Methods: we conducted a 2-months survey in the heart failure outpatient clinic at our first-level community hospital. Physicians were asked to record the drug treatment patients were actually taking, and in the absence of one of the four pillars drug, to specify the underlying reason.
Results: 100 patients were enrolled, mean age 72±10 years old, 32 females. There were 36 HFpEF and 64 HFrEF patients. Quadruple therapy was present in 67 (HFpEF 58%, HFrEF 72%). Prescription rates of the four pillars drugs were: ARNI/ACE-inhibitor 96% (HFpEF 92%, HFrEF 98%; p=0.097), beta-blockers 98% (HFpEF 97%, HFrEF 98%; p>0.99), SGLT-2 inhibitor 81% (HFpEF 72%, HFrEF 86%; p=0.093), MRA 82% (HFpEF 78%, HFrEF 84%; p=0.410). No significant associations between age and sex with pharmacological treatments were noted (all p>0.05).

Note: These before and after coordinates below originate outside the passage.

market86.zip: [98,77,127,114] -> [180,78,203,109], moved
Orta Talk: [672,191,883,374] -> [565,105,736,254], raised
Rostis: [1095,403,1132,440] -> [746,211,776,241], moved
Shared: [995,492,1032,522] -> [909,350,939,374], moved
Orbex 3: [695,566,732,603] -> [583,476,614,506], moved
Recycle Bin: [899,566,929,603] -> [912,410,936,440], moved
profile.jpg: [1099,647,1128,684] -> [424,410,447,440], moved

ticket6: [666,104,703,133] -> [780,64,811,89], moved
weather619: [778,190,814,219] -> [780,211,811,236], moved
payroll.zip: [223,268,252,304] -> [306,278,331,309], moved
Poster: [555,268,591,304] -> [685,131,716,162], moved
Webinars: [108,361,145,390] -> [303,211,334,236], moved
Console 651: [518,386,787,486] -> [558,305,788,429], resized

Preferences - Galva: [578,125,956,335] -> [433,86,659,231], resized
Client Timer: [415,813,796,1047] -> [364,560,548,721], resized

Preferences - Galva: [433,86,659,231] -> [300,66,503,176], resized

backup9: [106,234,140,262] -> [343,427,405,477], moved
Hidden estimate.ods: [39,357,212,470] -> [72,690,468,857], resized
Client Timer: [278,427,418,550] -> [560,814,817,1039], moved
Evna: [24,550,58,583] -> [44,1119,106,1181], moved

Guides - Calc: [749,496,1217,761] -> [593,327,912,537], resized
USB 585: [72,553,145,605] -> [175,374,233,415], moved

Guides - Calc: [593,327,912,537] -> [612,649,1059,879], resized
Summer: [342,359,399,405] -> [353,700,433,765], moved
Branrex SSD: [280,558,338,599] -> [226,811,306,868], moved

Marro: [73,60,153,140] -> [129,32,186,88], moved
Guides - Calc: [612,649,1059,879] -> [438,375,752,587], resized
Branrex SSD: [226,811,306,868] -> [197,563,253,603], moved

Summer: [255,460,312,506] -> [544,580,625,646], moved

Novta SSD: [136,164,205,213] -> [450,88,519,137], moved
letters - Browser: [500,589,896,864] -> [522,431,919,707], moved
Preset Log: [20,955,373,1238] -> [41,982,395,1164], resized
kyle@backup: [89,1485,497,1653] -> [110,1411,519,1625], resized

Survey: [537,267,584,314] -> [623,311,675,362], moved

Considering left ventricular ejection fraction (LVEF) as a continuous variable, patients under ARNI and SGLT-2 inhibitor treatments had lower values (43±10% vs 36±9%, p=0.001 and 43±9% vs 38±10%, p=0.034 respectively). Main reasons absent treatment were presence of chronic kidney disease with or without hyperkalemia (ARNI: 7%; ACE-inhibitor: 1%; BB: 0%; SGLT-2 inhibitor: 3%; MRA: 8%) and LVEF value (ARNI: 7%; Ace-inhibitor: 0%; BB: 0%; SGLT-2 inhibitor: 3%; MRA: 2%). Beta-blocker was not prescribed in 2% of the patients due to bradycardia. Hypotension leading to treatment discontinuation was more common in the ARNI group (ARNI: 8%; ACE-inhibitor: 1%; others: 0%).
Conclusions: in our sample, more than two thirds of HF patients were prescribed the quadruple heart failure pharmacological treatment. Save for hypotension in the ARNI treated patients, a high drug tolerability was observed. Physician-guided lack of prescription was influenced by the presence of chronic kidney disease and absent drug reimbursement due to LVEF cut-off as per AIFA criteria at the time of prescription. Results of this survey highlights potential areas to improve adherence to guidelines-directed medical treatments.